Other similar legal actions have been brought against Trump by other Capitol Police officers, who have argued that the former president and his confidants should be held responsible for the violent attacks on officers working on Jan. 6, 2021, and for the physical and emotional trauma they say they suffer. In August, seven Capitol Police officers sued Trump and more than a dozen alleged Jan. 6 participants, saying the defendants are responsible for the officers being “violently assaulted, spat on, tear-gassed, bear-sprayed, subjected to racial slurs and epithets, and put in fear for their lives.” This week, Moore sued Trump and accused him of inflicting “physical and emotional injuries” by inciting the riot.

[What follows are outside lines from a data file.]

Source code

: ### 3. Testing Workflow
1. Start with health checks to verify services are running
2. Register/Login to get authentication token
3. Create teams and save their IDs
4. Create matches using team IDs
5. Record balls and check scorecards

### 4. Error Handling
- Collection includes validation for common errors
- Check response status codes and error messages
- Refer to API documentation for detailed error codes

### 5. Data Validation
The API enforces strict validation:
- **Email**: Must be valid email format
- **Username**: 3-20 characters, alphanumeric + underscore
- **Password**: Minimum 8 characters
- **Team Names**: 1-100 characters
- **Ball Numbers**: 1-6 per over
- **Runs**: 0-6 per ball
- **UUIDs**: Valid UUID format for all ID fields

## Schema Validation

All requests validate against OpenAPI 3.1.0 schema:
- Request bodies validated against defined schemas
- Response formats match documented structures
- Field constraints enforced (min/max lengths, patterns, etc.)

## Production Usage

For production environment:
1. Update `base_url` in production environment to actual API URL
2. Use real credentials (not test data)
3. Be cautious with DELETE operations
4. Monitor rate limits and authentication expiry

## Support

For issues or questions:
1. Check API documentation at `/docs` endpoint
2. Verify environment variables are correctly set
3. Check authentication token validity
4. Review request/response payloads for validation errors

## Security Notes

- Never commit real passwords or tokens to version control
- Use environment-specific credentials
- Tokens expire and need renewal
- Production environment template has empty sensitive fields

Kirkland was assigned to the Senate side of the Capitol on Jan. 6, 2021, according to the complaint. Members of her unit were told that morning to “gear up” in their hard gear and helmets when they heard that members of the Proud Boys extremist group were headed toward the Capitol from the White House, the lawsuit says. She and about 20 other Capitol Police officers formed a line against what was an “increasingly hostile crowd” in the early afternoon.
That’s when rioters began to push and shove Kirkland, outnumbering her 450 to 1, the lawsuits says. They sprayed substances and threw items at her and her colleagues.
“She had no shield and no idea whether or how she would be able to get any additional protective gear,” the complaint states. “All she could do was try to stand her ground as she gripped her baton in her hand with all her strength.”
As rioters and the police battled for control of bike rack barriers that were being used as weapons by the mob, she recalled an interaction with one Trump supporter who had “a murderous look in his eyes.” When Kirkland thought the rioter was going to pull her to the ground, she feared she might die, the lawsuit alleges.
“This is going to be it,” she said to herself, according to the complaint.
Later in the day, Kirkland helped emergency personnel in their efforts to get to Ashli Babbitt, the rioter who was fatally shot by a police officer.
Hours later, she had a headache, “but didn’t recall being struck in the head,” according to the lawsuit. The next morning, her vision went “completely black.” She would later see fireworks whenever she opened her eyes, the complaint says.
She was diagnosed with a concussion that day. Since then, her condition has worsened and persisted, and she has needed extensive medical care such as “physical therapy, occupational therapy, speech therapy, visual therapy, and medical management of her complex symptoms,” according to the lawsuit. The headaches have stayed with her for more than a year, she says.
“Officer Kirkland endured an odyssey in which she started as one of the twenty or so USCP officers sent to the West Front of the United States Capitol, and ended covered in chemical spray, blood, with a traumatic brain injury that would cost her a year of her personal and professional life, and physical and personal injuries that will be with her indefinitely,” the lawsuit says.
A year after the riot, Kirkland says she lives with the memory of being attacked by a mob that she believes was incited by Trump.
“The impact on Officer Kirkland’s physical and emotional health, and on her personal and professional life, have been enormous,” the lawsuit says.
Kirkland is demanding a trial by jury.